7. Retention and deletion
When you delete your account, we apply the following policy.
| Category | Retention | Basis |
|---|---|---|
| Account, profile, authentication identifiers, on-device history | Deleted immediately | User right |
| Records of contracts, subscription, or withdrawal | 5 years | Korean Act on Consumer Protection in Electronic Commerce, Art. 6 |
| Records of payment and supply | 5 years | Korean Act on Consumer Protection in Electronic Commerce, Art. 6 |
| Records of consumer complaints or dispute resolution | 3 years | Korean Act on Consumer Protection in Electronic Commerce, Art. 6 |
| Records of advertising and labeling | 6 months | Korean Act on Consumer Protection in Electronic Commerce, Art. 6 |
| Anonymized aggregate statistics | Indefinite | No longer identifiable |
Electronic records are erased in a non-recoverable manner; any printed records are shredded or incinerated.
8. Your rights
You may exercise the following rights over your personal data, and we will act on requests without undue delay:
- Access to your data
- Correction or deletion of inaccurate data
- Restriction of processing
- Withdrawal of consent and account deletion — see the account deletion request page.

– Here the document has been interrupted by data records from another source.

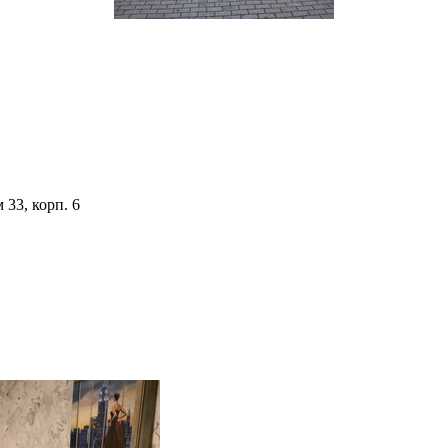
 33, корп. 6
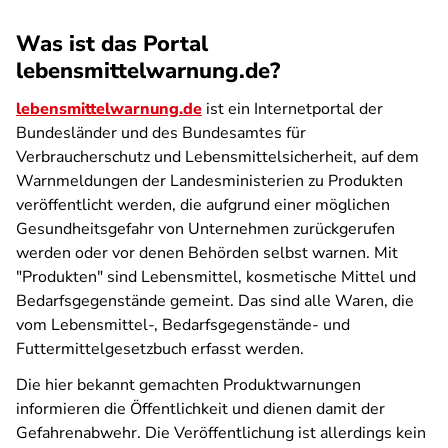
Was ist das Portal
lebensmittelwarnung.de?
lebensmittelwarnung.de
ist ein Internetportal der
Bundesländer und des Bundesamtes für
Verbraucherschutz und Lebensmittelsicherheit, auf dem
Warnmeldungen der Landesministerien zu Produkten
veröffentlicht werden, die aufgrund einer möglichen
Gesundheitsgefahr von Unternehmen zurückgerufen
werden oder vor denen Behörden selbst warnen. Mit
"Produkten" sind Lebensmittel, kosmetische Mittel und
Bedarfsgegenstände gemeint. Das sind alle Waren, die
vom Lebensmittel-, Bedarfsgegenstände- und
Futtermittelgesetzbuch erfasst werden.
Die hier bekannt gemachten Produktwarnungen
informieren die Öffentlichkeit und dienen damit der
Gefahrenabwehr. Die Veröffentlichung ist allerdings kein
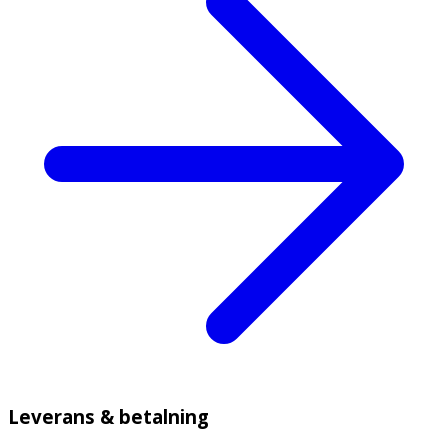
Leverans & betalning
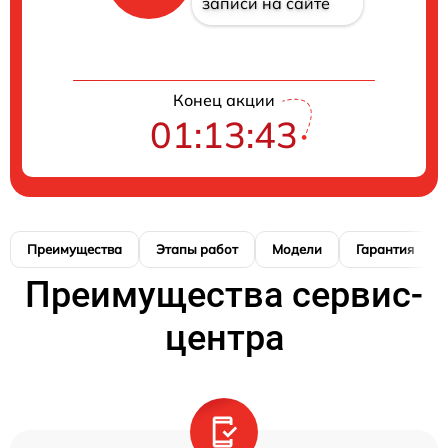
записи на сайте
Конец акции
01:13:42
Преимущества
Этапы работ
Модели
Гарантия
Преимущества сервис-
центра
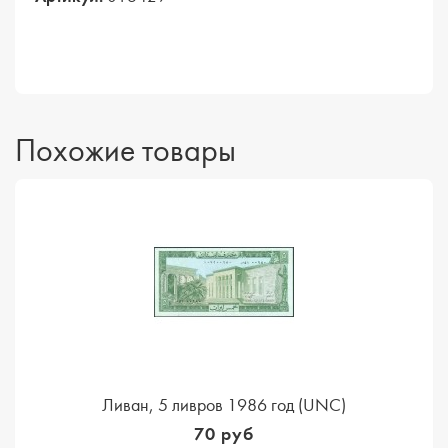
Похожие товары
Ливан, 5 ливров 1986 год (UNC)
70 руб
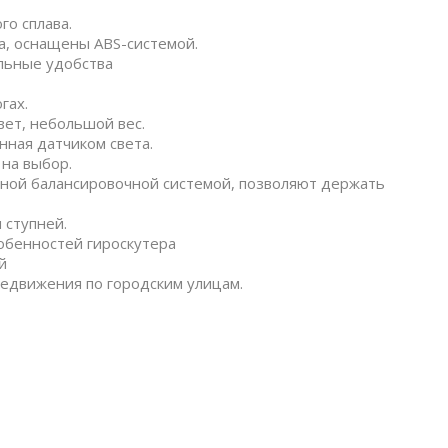
го сплава.
а, оснащены ABS-системой.
льные удобства
гах.
ет, небольшой вес.
нная датчиком света.
 на выбор.
ойной балансировочной системой, позволяют держать
 ступней.
собенностей гироскутера
й
редвижения по городским улицам.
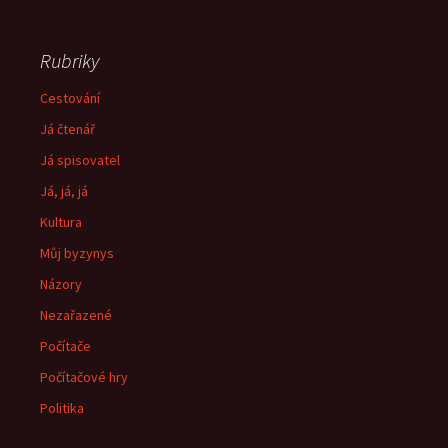
Rubriky
Cestování
Já čtenář
Já spisovatel
Já, já, já
Kultura
Můj byzynys
Názory
Nezařazené
Počítače
Počítačové hry
Politika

Send requests to contact@lingomesh.app.
9. Security
- TLS 1.2 or higher for data in transit.
- Passwords stored only as bcrypt one-way hashes.
- Authentication token rotation and bulk revocation on password change.
- Least-privilege operational access and access logging.
- Pre-engagement security review of third-party processors.
10. Children
The Service is not intended for children under 14. If we learn that we have collected personal information from a child under 14 without verifiable parental consent, we will delete it promptly.
11. Trackers and ad identifiers
The Service does not embed analytics or advertising SDKs and does not collect advertising identifiers (IDFA/AAID). Only minimal technical identifiers (app version, platform) are recorded on a per-call basis for reliability monitoring.
12. Changes to this policy
We will announce changes on this page and in the app at least 7 days before they take effect. For changes that materially affect your rights, we will give 30 days’ notice and, where required, request renewed consent.
13. Contact
Please send privacy questions or complaints to:
- Email: contact@lingomesh.app
- Response time: within 7 business days
You may also contact the Korea Internet & Security Agency Privacy Infringement Report Center at privacy.kisa.or.kr (118 within Korea).